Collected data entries
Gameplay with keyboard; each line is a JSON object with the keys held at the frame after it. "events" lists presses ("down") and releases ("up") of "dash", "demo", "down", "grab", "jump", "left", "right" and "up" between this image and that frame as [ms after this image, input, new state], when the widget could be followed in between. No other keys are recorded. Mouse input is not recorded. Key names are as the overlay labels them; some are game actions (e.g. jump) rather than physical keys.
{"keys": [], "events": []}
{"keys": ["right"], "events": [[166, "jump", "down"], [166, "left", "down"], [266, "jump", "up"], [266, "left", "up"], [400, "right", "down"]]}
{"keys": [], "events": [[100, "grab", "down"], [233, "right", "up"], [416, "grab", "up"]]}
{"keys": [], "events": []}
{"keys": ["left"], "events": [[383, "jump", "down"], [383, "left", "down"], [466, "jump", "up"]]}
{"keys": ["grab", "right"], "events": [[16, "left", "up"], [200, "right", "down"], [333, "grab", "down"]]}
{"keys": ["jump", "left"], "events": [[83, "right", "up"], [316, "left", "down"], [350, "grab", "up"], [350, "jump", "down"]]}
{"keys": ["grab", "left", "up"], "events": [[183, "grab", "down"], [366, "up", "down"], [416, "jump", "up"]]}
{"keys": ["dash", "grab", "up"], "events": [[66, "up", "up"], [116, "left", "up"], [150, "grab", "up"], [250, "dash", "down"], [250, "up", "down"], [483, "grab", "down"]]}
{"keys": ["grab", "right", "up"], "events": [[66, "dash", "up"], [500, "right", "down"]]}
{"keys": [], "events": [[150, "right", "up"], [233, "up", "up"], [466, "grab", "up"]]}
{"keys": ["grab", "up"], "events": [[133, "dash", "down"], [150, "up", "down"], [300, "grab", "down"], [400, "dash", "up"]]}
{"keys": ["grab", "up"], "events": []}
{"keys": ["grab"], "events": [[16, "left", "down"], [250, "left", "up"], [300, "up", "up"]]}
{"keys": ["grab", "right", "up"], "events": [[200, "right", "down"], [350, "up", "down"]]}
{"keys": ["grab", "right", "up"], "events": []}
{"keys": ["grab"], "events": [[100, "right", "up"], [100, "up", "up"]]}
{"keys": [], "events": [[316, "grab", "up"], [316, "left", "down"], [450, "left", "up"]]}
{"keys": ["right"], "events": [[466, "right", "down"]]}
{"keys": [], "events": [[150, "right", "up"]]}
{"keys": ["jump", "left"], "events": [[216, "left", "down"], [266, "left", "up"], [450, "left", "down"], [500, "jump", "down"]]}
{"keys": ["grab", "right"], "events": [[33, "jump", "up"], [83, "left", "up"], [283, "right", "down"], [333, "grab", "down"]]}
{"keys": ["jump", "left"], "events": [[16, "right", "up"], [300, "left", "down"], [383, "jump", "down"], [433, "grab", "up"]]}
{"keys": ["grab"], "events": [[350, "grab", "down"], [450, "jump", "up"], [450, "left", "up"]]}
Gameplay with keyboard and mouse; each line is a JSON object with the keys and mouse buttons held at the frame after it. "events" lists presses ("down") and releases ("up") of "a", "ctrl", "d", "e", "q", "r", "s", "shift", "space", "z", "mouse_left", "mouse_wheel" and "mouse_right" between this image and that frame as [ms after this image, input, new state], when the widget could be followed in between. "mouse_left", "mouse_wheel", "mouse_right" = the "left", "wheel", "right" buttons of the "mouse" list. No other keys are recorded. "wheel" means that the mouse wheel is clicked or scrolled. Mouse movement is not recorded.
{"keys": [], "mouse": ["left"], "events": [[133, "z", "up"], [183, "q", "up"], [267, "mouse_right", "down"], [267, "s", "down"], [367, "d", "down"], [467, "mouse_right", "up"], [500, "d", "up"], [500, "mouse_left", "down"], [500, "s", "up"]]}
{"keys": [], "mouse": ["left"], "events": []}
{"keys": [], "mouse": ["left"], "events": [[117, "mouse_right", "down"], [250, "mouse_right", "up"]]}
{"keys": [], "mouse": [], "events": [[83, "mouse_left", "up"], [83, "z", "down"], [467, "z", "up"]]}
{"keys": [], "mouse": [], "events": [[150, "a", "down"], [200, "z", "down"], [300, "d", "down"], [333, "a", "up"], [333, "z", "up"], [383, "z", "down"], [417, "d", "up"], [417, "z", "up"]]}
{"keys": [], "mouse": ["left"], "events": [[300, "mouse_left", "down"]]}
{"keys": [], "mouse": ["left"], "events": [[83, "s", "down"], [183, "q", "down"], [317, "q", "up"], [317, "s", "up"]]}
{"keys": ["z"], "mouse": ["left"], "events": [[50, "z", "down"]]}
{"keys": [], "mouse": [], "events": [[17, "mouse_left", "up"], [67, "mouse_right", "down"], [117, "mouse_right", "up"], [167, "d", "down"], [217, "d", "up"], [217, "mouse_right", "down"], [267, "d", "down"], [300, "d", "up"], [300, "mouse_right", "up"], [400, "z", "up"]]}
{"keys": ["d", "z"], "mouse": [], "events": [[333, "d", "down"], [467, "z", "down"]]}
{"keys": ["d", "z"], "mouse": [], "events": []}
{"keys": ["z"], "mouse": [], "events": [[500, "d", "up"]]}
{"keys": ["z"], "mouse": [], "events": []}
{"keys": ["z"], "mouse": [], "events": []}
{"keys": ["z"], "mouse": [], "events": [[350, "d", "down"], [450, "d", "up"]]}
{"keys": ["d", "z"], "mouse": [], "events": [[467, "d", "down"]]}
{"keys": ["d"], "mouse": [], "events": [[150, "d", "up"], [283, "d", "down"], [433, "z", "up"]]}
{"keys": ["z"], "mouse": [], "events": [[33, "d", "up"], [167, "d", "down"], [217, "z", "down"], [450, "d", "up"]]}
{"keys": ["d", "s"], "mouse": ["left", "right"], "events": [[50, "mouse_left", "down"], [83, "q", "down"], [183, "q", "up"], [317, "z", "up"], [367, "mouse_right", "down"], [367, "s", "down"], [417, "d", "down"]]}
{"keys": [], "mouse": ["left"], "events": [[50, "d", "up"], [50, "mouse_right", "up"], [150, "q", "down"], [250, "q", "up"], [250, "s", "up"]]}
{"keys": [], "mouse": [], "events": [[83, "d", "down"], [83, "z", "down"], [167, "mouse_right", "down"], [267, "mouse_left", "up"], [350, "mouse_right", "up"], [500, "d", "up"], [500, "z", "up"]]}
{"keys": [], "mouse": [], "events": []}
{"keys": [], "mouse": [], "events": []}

■ **EXERCISE GOAL**
From the data above, copy each line that has the string "input".

■ **ANSWER BELOW**
Gameplay with keyboard; each line is a JSON object with the keys held at the frame after it. "events" lists presses ("down") and releases ("up") of "dash", "demo", "down", "grab", "jump", "left", "right" and "up" between this image and that frame as [ms after this image, input, new state], when the widget could be followed in between. No other keys are recorded. Mouse input is not recorded. Key names are as the overlay labels them; some are game actions (e.g. jump) rather than physical keys.
Gameplay with keyboard and mouse; each line is a JSON object with the keys and mouse buttons held at the frame after it. "events" lists presses ("down") and releases ("up") of "a", "ctrl", "d", "e", "q", "r", "s", "shift", "space", "z", "mouse_left", "mouse_wheel" and "mouse_right" between this image and that frame as [ms after this image, input, new state], when the widget could be followed in between. "mouse_left", "mouse_wheel", "mouse_right" = the "left", "wheel", "right" buttons of the "mouse" list. No other keys are recorded. "wheel" means that the mouse wheel is clicked or scrolled. Mouse movement is not recorded.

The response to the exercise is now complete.